Document:
——
I've given brief reasons why I don't think it fits. If anyone else wants to
discuss that further, please raise it. I'd be happy to discuss. Paolo, if
I'm misunderstanding you, my aplogies but otherwise please do better.

Thanks.
Muneendra Aug. 7, 2020, 11:24 a.m. UTC | #16
Hi Paolo,
Below are my replies.

>> 3.As part of this interface user/deamon will provide the details of
>> VM such as UUID,PID on VM creation to the transport .
>> The VM process, or the container process, is likely to be
>> unprivileged and cannot obtain the permissions needed to do this;
>> therefore, you need to cope with the situation where there is no PID
>> yet in the cgroup, because the tool >that created the VM or container
>> might be initializing the cgroup, but it might not have started the
>> VM yet.  In that case there would be no PID.
>
> Agreed.A
> small doubt. If the VM is started (running)then we can have the PID and
> we
> can use the  PID?
——
Stored records:
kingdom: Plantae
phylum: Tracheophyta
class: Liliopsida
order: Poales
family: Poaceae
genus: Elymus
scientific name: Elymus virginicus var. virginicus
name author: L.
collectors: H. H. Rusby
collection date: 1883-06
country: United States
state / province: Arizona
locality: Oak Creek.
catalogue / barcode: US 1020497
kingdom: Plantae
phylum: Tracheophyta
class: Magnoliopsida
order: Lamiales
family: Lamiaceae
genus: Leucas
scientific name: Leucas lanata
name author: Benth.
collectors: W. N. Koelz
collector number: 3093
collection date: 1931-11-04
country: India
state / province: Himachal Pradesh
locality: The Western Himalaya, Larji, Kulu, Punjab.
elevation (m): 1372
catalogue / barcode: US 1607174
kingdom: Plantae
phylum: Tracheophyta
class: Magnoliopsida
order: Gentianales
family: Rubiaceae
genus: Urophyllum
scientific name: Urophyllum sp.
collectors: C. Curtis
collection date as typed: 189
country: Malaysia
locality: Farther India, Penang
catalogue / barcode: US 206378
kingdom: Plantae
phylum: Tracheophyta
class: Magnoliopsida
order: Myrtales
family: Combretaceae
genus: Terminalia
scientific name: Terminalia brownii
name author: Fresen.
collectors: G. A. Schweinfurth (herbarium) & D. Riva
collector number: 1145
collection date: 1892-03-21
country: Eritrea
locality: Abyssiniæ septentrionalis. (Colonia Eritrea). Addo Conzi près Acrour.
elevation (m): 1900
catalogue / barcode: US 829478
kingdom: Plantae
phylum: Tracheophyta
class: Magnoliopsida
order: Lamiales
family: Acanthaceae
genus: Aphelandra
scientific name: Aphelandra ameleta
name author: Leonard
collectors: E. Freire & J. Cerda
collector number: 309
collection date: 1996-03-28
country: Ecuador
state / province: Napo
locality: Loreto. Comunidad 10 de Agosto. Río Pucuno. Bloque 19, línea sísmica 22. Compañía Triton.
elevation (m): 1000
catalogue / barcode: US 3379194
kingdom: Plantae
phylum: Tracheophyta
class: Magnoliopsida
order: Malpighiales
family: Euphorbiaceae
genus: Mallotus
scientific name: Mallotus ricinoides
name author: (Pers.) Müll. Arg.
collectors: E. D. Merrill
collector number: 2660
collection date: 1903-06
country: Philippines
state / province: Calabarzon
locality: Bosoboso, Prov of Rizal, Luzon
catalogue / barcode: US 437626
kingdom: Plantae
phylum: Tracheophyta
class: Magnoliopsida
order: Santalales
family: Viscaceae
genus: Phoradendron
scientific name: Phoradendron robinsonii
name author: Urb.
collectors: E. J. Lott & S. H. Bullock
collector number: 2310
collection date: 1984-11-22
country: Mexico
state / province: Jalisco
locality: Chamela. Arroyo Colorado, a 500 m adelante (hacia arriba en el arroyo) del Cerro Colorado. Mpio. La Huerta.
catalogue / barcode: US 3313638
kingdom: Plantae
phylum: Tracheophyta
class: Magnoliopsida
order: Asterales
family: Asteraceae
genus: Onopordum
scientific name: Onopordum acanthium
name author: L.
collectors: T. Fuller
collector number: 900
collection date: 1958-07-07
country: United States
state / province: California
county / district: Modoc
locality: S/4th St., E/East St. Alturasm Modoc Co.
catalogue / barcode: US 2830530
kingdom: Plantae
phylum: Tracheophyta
——
Required work: In the email thread above, which VM details does the user or daemon provide to the transport when a VM is created?

Correct output: Details such as the VM's UUID and PID.